### Work to do
a - Copy out every row of differences below word for word, changing nothing.
b - Extend the passage on the estimator's confidence interval, starting after its final sentence.

### Text excerpt
::::::

The definition ψ_n combined with (2) yield that

$$\begin{gathered} \sqrt{n-{\mathcal{l}}_n}{\overline{\sigma }}_n^{-1}[{\psi }_n-{\mathbf{\Psi }}_n(P_0)]=\frac{1}{\sqrt{n-{\mathcal{l}}_n}}{\displaystyle \sum _{j={\mathcal{l}}_n}^{n-1}{\widehat{\sigma }}_n^{-1}}\left({\widehat{D}}_{nj}(O_{j+1})-E_{P_0}\left[{\widehat{D}}_{nj}(O)|O_1,\dots ,O_j\right]\right) \\ +\frac{1}{\sqrt{n-{\mathcal{l}}_n}}{\displaystyle \sum _{j={\mathcal{l}}_n}^{n-1}{\widehat{\sigma }}_n^{-1}}\left[{\mathbf{\Psi }}^{d_{nj}}(P_0)-{\mathbf{\Psi }}_n(P_0)+{\widehat{\text{Rem}}}_{nj}\right]. \end{gathered}$$ (3)

The second line converges to zero in probability by C3) and C4). By C1), C2), and the martingale central limit theorem for triangular arrays in Gaenssler et al. [1978], (3) converges in distribution to a standard normal random variable. A standard Wald-type confidence interval construction argument shows that the confidence interval has coverage approaching 1 − α under C1) through C4).

Now suppose C4) does not hold. By (1), ${\displaystyle {\sum }_{j={\mathcal{l}}_n}^{n-1}{\widehat{\sigma }}_{nj}^{-1}}\left[{\mathbf{\Psi }}^{d_{nj}}(P_0)-{\mathbf{\Psi }}_n(P_0)\right]\le 0$. The same argument readily shows the validity of the lower bound under only C1), C2), and C3). □

The conditions of the theorem are discussed in Appendix A.1. Appendix A.2 considers the asymptotic efficiency of our estimator when the parameter in (1) does not rely on sample size. High level conditions are provided, and we then argue that these conditions are plausible when the maximizing index in (1) is unique. Appendix A.3 discusses computationally efficient implementations of our general estimator.

::::::

### Extracted entries

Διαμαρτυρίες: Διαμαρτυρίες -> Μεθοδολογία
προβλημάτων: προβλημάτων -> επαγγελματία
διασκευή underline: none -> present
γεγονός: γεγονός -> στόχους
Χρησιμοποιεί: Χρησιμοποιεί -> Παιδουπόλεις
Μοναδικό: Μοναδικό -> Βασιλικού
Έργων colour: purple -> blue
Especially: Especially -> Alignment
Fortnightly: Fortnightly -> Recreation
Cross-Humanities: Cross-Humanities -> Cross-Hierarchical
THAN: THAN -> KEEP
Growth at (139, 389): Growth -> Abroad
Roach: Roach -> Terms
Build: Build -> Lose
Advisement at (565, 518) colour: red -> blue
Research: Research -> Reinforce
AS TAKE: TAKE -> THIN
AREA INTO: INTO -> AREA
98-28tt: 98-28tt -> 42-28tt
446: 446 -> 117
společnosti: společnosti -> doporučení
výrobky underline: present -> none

::::::

### Responses
a -
Διαμαρτυρίες: Διαμαρτυρίες -> Μεθοδολογία
προβλημάτων: προβλημάτων -> επαγγελματία
διασκευή underline: none -> present
γεγονός: γεγονός -> στόχους
Χρησιμοποιεί: Χρησιμοποιεί -> Παιδουπόλεις
Μοναδικό: Μοναδικό -> Βασιλικού
Έργων colour: purple -> blue
Especially: Especially -> Alignment
Fortnightly: Fortnightly -> Recreation
Cross-Humanities: Cross-Humanities -> Cross-Hierarchical
THAN: THAN -> KEEP
Growth at (139, 389): Growth -> Abroad
Roach: Roach -> Terms
Build: Build -> Lose
Advisement at (565, 518) colour: red -> blue
Research: Research -> Reinforce
AS TAKE: TAKE -> THIN
AREA INTO: INTO -> AREA
98-28tt: 98-28tt -> 42-28tt
446: 446 -> 117
společnosti: společnosti -> doporučení
výrobky underline: present -> none

b -
4 Maximal correlation example

4.1 Problem formulation

We now present the running example of this work, namely the maximal correlation estimation problem considered by McKeague and Qian [2015]. The observed data structure is O = (X, Y), where X = (X_k : k = 1, …) is a [−1, 1]^∞ vector of predictors and Y is an outcome in [−1, 1]. For each n, we let ${\mathcal{K}}_n$ represent a subset of these predictors of size p, where throughout we assume that

$${\beta }_n^2\equiv \frac{\log p}{\sqrt{n}}\to 0\text{as}n\to \infty .$$ (4)

For readability, we omit the dependence of p on n in the notation. Under a distribution P, the maximal absolute correlation of a predictor with Y is given by

$${\mathbf{\Psi }}_n(P)\equiv \underset{k\in {\mathcal{K}}_n}{\max }|{\text{Corr}}_P(X_k,Y)|,$$ (5)

where Corr_P(X_k, Y) is the correlation of X_k and Y under P. We wish to develop confidence intervals for Ψ_n(P₀). When a test of H₀ : Ψ_n(P₀) = 0 against the complementary alternative is of interest, we also wish to establish the behavior of our test against local alternatives as was done in McKeague and Qian [2015].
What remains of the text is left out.